Pretty much every town has a memorial, usually in the main street. It forms part of our lives with more than 500 public memorials on display across the country. The Pukeahu National War Memorial Park holds a dawn service on ANZAC day to honour our New Zealand soldiers who lost their lives during the war.  While you’re there, make sure you check out the historic buildings and artwork which have their own unique stories to tell.

poppy fields

Image from Flickr user: Pamela Kelly


Visit the Australian War Memorial in Canberra and attend a dawn service, national ceremony or last post ceremony. It’s an opportunity to commemorate the first major military action fought by Australian and New Zealand forces during the First World War. The memorial is a place where you can discover the experiences of war and truly connect with those who served in the army. A world-class museum that will give you insight into what it was like to fight for your country.

australian war memorial

Image from Flickr user: Edward Dalmulder


The majority of soldiers who fought during the First World War landed at ANZAC Cove on the Gallipoli peninsula. It became the main base for Australian and New Zealand army troops for around eight months during the Gallipoli campaign. It’s a popular memorial site but will leave you with an eerie and stomach-churning feeling – taking you back to one of the most deadly battlefields of all time. Thousands of people will camp out for the ANZAC Day dawn service to pay their respects to the famous and disastrous landing of Australian and New Zealand soldiers at Gallipoli.

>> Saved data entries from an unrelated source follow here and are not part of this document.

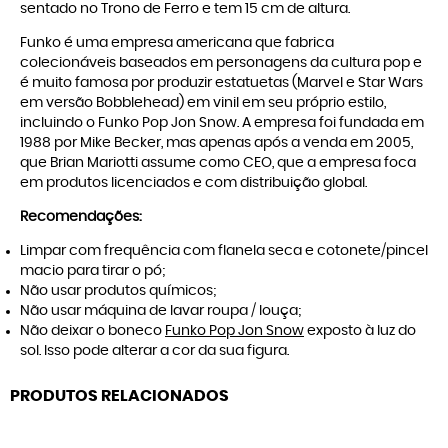
sentado no Trono de Ferro e tem 15 cm de altura.
Funko é uma empresa americana que fabrica
colecionáveis baseados em personagens da cultura pop e
é muito famosa por produzir estatuetas (Marvel e Star Wars
em versão Bobblehead) em vinil em seu próprio estilo,
incluindo o Funko Pop Jon Snow. A empresa foi fundada em
1988 por Mike Becker, mas apenas após a venda em 2005,
que Brian Mariotti assume como CEO, que a empresa foca
em produtos licenciados e com distribuição global.
Recomendações:
Limpar com frequência com flanela seca e cotonete/pincel
macio para tirar o pó;
Não usar produtos químicos;
Não usar máquina de lavar roupa / louça;
Não deixar o boneco
Funko Pop Jon Snow
exposto à luz do
sol. Isso pode alterar a cor da sua figura.
PRODUTOS RELACIONADOS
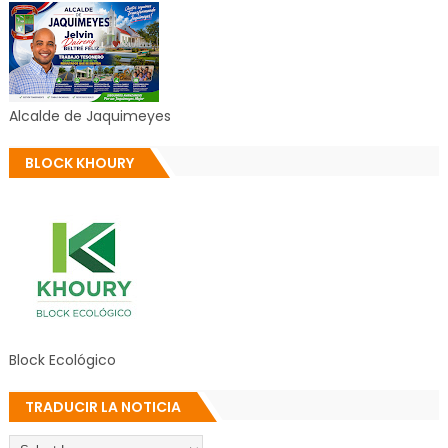
Alcalde de Jaquimeyes
BLOCK KHOURY
Block Ecológico
TRADUCIR LA NOTICIA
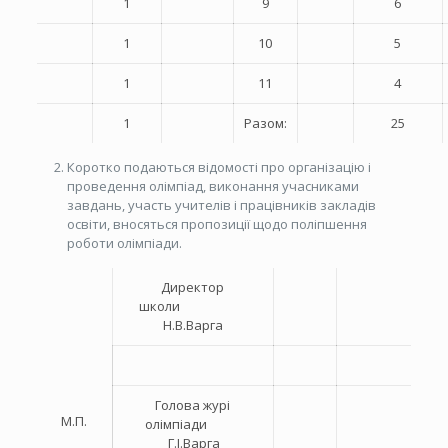
1
9
6
1
10
5
1
11
4
1
Разом:
25
Коротко подаються відомості про організацію і
проведення олімпіад, виконання учасниками
завдань, участь учителів і працівників закладів
освіти, вносяться пропозиції щодо поліпшення
роботи олімпіади.
Директор
школи
Н.В.Варга
Голова журі
М.П.
олімпіади
Г.І.Варга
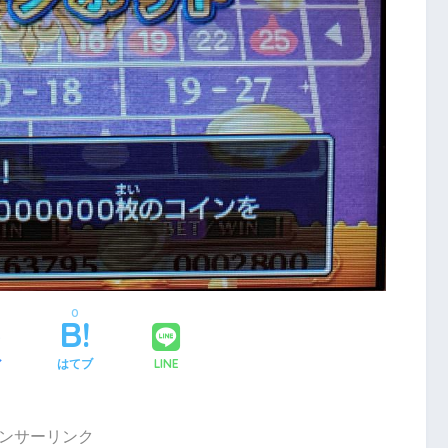
0
LINE
ア
はてブ
ンサーリンク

We must not forget about the animals who served in the military during the First World War. Horses, dogs and pigeons were among our many furry friends who were employed to carry bombs, guns and wagons. There is an Animals in War Memorial in London to pay tribute to those 8 million animals who served, suffered and died in the war and often in the most inhumane ways possible like starvation, dehydration and bloody wounds.


On 25 April, a ceremony is held at the Le Quesnoy New Zealand Memorial in France to pay our respects to Kiwis who lost their lives in war. You’ll notice streets are named after New Zealand places, with a New Zealand memorial and even a primary school named after a New Zealand soldier. There’s a small exhibition which has documents, photos and other memorabilia on display to showcase New Zealand’s involvement during this period. Be sure to expect a warm and friendly welcome from the locals.

eternal flame

Image from Flickr user: Chris Phutully

The conflict more than 100 years ago continues to touch our lives. ANZAC day is a time for us to commemorate, remember and learn from those who sacrificed their lives. Wear your red poppy on Tuesday 25 April to remember those who died in the war and those who still serve today.